Microbes have evolved an iron storage mechanism used to store iron under limiting or environmental stress.  The most studied system is that in Escherichia coli which produces three structurally and chemically related storage proteins; ferritins, bacterioferritins, and Dps (DNA-binding proteins during stationary phase).  Ferritin and bacterioferritin are a tetracosameric structures capable of storing 2,500 and 1,800 iron atoms respectively. Bacterioferritin differs from ferritins in that they have an iron protoporphyrin IX (heme) at the interphase of each subunit.  Dps is a dodecameric ferritin, which is induced under stationary phase of growth or by oxidative stress.  These supramolecular structures help sequester iron in the cytoplasm and prevent toxicity of free iron in the cytoplasm.
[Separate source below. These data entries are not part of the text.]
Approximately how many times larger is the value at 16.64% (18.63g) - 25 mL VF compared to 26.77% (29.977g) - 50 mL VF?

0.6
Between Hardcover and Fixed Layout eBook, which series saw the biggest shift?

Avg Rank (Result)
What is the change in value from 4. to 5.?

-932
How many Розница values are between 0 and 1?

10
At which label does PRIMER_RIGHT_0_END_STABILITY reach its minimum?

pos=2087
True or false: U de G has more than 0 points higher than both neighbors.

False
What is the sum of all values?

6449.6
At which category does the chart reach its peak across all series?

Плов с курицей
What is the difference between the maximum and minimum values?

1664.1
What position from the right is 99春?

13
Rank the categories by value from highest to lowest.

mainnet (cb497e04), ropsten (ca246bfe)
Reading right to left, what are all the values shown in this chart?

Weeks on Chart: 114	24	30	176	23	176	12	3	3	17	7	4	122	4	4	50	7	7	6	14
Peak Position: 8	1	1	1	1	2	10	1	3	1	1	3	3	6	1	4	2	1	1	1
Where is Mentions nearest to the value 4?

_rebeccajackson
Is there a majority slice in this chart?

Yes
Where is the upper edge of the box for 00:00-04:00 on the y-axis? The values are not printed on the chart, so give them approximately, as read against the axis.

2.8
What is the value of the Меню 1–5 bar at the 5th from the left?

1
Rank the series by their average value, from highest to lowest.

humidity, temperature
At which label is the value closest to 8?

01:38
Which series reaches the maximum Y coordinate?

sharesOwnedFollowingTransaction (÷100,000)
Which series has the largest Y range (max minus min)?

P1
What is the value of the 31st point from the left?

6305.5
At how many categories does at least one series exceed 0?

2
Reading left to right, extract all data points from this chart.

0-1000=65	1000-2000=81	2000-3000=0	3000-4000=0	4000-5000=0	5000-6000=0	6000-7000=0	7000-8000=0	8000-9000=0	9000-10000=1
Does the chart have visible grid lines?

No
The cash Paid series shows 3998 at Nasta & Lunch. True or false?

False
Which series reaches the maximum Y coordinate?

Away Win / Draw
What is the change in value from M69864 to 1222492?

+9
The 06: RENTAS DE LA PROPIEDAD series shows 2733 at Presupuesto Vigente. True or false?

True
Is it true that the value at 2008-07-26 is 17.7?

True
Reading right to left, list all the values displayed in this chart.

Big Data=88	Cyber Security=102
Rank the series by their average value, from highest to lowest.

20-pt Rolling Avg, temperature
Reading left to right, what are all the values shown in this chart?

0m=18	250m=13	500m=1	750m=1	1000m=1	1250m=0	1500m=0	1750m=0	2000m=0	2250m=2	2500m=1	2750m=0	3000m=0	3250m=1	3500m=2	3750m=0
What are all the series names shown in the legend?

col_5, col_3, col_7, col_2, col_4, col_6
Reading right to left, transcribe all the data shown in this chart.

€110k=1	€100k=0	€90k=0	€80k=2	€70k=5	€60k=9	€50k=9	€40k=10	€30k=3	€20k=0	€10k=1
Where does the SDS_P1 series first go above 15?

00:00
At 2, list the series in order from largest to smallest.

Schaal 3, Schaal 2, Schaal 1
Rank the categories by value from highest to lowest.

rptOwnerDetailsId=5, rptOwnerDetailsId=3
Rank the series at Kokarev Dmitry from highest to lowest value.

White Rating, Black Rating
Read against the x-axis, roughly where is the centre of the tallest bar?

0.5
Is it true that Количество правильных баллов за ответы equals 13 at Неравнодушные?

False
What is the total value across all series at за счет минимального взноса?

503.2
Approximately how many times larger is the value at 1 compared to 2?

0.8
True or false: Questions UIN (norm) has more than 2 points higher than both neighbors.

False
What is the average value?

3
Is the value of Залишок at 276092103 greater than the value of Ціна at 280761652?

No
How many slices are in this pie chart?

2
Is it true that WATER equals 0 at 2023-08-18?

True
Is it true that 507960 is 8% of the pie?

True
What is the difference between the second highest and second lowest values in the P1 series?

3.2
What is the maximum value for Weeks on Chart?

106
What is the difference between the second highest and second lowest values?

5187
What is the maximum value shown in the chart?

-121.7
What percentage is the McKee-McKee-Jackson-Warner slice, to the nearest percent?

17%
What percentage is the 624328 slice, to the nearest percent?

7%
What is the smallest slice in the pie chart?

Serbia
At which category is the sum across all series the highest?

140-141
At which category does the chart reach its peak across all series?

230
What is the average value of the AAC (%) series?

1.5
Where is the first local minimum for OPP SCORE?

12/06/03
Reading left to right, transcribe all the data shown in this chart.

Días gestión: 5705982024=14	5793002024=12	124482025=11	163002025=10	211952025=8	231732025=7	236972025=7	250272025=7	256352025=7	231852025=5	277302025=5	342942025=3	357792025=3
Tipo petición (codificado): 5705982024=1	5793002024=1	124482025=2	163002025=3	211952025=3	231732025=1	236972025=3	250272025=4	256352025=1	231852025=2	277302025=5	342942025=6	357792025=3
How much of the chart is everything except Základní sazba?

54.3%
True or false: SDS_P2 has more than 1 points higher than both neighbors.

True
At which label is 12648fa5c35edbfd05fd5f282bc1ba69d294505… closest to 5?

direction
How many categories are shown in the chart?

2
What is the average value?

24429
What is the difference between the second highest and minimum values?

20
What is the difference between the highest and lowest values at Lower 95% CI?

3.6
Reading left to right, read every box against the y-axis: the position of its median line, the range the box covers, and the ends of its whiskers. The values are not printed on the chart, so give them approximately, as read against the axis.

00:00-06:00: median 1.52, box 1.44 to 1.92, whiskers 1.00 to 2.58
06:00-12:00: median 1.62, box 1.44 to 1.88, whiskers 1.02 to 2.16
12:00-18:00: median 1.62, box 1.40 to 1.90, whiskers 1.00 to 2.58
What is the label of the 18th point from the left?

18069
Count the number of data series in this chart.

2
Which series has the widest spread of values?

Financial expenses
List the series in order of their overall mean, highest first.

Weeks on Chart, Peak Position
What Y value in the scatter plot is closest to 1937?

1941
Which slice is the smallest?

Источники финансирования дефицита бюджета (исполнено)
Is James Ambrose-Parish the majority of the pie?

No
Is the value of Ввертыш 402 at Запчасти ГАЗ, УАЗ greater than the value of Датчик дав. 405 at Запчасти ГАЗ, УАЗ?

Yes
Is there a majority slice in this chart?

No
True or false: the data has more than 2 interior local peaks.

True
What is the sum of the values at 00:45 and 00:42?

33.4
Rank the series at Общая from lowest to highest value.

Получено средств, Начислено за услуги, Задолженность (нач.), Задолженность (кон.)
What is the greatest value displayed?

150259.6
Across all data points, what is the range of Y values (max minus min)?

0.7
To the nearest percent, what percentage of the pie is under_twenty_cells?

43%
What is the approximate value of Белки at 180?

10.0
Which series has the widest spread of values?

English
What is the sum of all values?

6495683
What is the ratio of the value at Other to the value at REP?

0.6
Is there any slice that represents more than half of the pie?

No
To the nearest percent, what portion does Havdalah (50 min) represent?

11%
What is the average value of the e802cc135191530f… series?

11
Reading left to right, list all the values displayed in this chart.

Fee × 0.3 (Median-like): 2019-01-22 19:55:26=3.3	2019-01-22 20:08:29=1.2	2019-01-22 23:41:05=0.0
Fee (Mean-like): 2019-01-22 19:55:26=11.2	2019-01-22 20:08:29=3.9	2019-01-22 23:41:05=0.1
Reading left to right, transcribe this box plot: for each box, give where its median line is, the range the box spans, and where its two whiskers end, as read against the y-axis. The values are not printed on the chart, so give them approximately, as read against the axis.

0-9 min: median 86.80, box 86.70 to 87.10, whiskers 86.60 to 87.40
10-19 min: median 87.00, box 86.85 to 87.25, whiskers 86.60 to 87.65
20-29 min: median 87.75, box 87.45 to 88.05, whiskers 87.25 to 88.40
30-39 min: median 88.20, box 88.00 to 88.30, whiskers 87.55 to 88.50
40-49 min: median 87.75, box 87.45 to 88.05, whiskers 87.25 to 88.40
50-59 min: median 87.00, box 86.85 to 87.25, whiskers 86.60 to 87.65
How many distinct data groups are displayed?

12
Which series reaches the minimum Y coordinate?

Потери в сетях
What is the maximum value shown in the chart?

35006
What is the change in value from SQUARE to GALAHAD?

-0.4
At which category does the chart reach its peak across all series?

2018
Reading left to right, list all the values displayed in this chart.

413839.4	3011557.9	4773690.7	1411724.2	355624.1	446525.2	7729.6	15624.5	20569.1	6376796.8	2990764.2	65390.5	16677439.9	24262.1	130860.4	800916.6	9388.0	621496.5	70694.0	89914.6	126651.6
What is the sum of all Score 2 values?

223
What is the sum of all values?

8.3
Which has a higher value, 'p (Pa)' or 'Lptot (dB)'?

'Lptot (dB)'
Microbes living in low pH environments are subject to high concentrations of metals, in particular iron.  How these microbes respond to metal stress is key to understanding how organisms control energy producing metabolic reactions in the cell.  Recently, the genome of T. acidophilum was completed affording us a glimpse of the possible biochemical pathways responsible for the survival of this organism in an acidic environment, but analysis of the T. acidophilum genome did not reveal any molecular pathways for the production of known iron storage proteins ferritin, bacterioferritin, or Dps.

How does T. acidophilum manage the high concentrations of soluble iron, or other metals, liberated by its acidic environment?  Does this organism have a novel iron storage mechanism?   What are the cellular responses to stress to T. acidophilum cause by high metal concentration in the cytoplasm or by ROS?  This is one of the questions that I am trying to answer using transcriptomics to look at differential gene expression of this Archeaon under varying iron and other  environmental stress conditions.